Don’t miss the latest developments in business and finance.

Tesla loses top spot, Sunrun becomes biggest US residential solar installer

Tesla installed 87 megawatts of commercial and residential solar in Q4 while rival Sunrun added 85 in the same period

sunrun
Brian Eckhouse | Bloomberg
Last Updated : Mar 07 2018 | 9:43 PM IST
Elon Musk is no longer leading the charge in residential solar. Tesla installed 87 megawatts of commercial and residential solar in the fourth quarter, including about 50 megawatts at homes, according to a GTM Research estimate. Rival Sunrun added 85 megawatts of residential systems in the same period, according to a statement Tuesday. Counting only that part of Tesla’s operation, Sunrun took the lead in the third quarter.

The changing of the guard comes more than a year after Tesla bought Musk’s debt-burdened SolarCity for $2 billion. Tesla has since prioritised profitability in solar over growth-at-all-costs as the company seeks to transform itself into a solar and battery giant to complement its electric vehicles. Tesla has ceded solar market-share in most quarters since that deal, and without SolarCity trumpeting solar, the US residential market contracted in 2017 after at least 16 consecutive years of growth.
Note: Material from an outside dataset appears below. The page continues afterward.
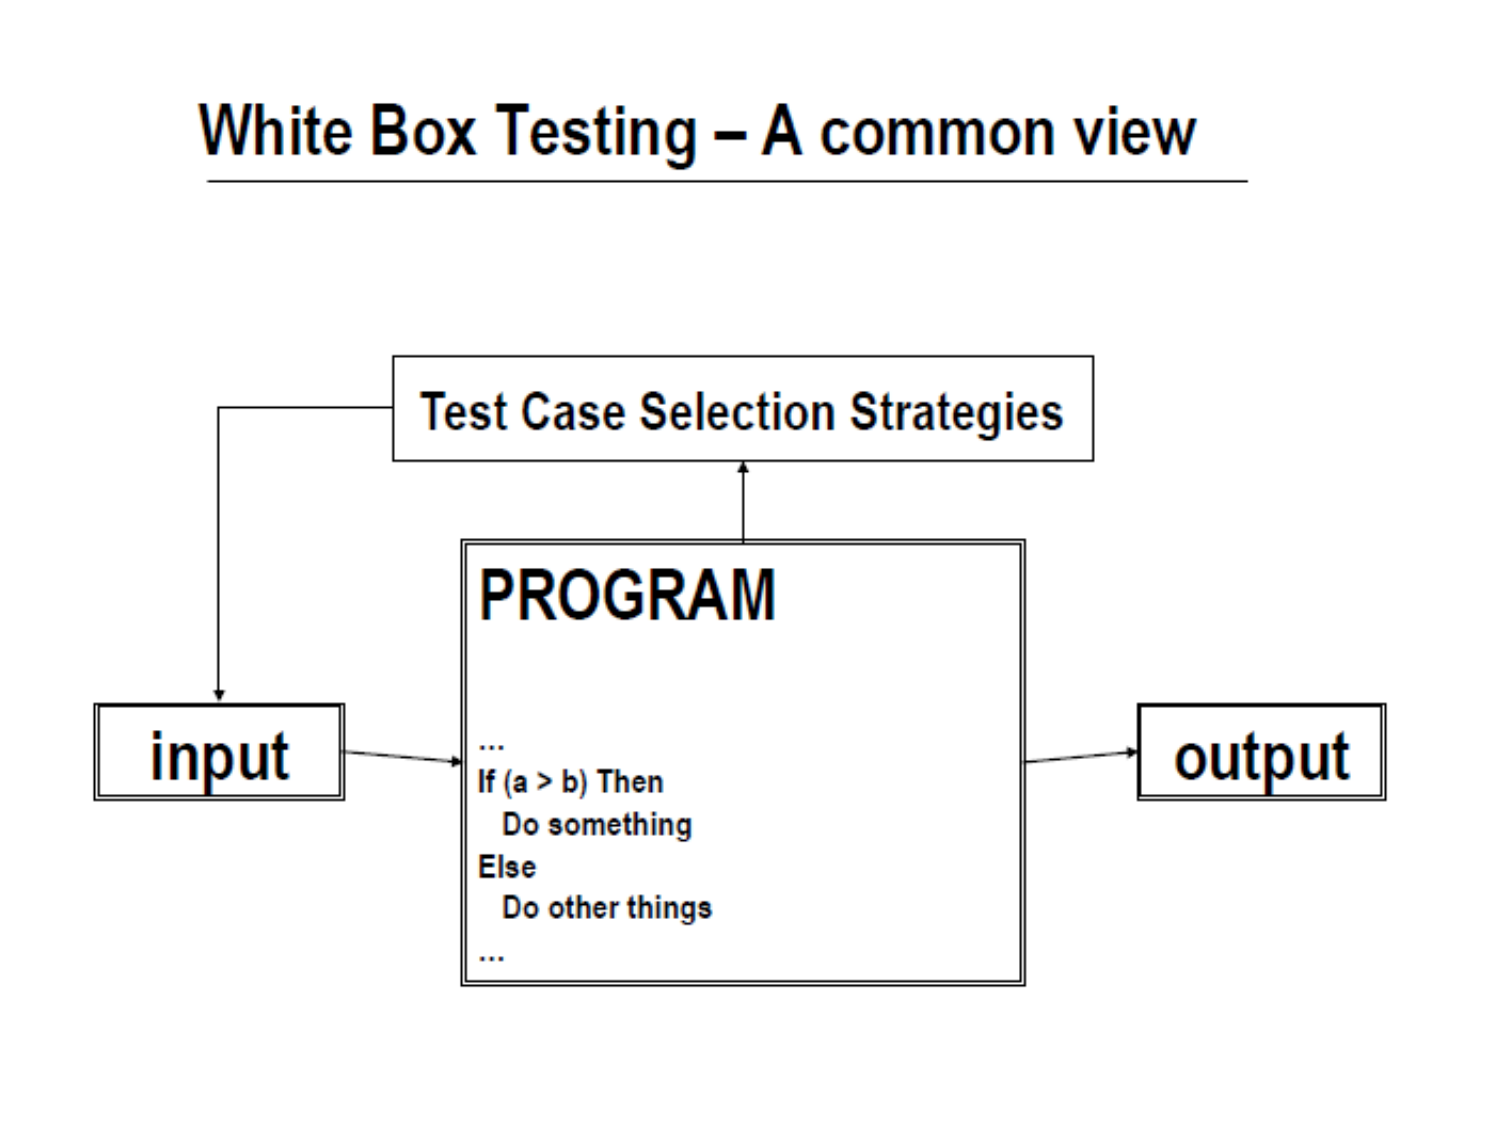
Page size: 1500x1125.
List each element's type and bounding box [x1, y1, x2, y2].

picture [62, 87, 1400, 1001]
“SolarCity was the marketing and lobbying machine for the entire industry, and everyone is struggling in its absence,” said Hugh Bromley, a New York-based analyst at Bloomberg New Energy Finance.

Source: Bloomberg





Tesla’s retrenchment accounted for 97 per cent of the residential segment’s contraction since SolarCity’s installations reached a peak in the fourth quarter of 2015, according to Bloomberg New Energy Finance. Without that marketing muscle, smaller installers also saw declines in that period, and total US residential installations may shrink again this year.
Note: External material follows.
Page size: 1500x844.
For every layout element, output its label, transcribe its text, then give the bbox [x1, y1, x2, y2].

“We like having Tesla in the market,” Lynn Jurich, Sunrun’s chief executive officer, said in an interview Tuesday. “Tesla is a really well-known brand,” she added, pointing to the company’s product innovations.

Sunrun, meanwhile, has reported steady gains in the face of the market-wide slowdown. It has focused on improving margins instead of rapid growth, and installed 90 megawatts in the third quarter, up 12 per cent from a year earlier. “That foundation is what we believe sets us up for the long term,” Jurich said. Sunrun projects 15 per cent installation growth this year.

“Sunrun is clearly number one,” Joseph Osha, a San Francisco-based analyst at JMP Securities, said in an interview. “They’ve executed where others have stumbled.”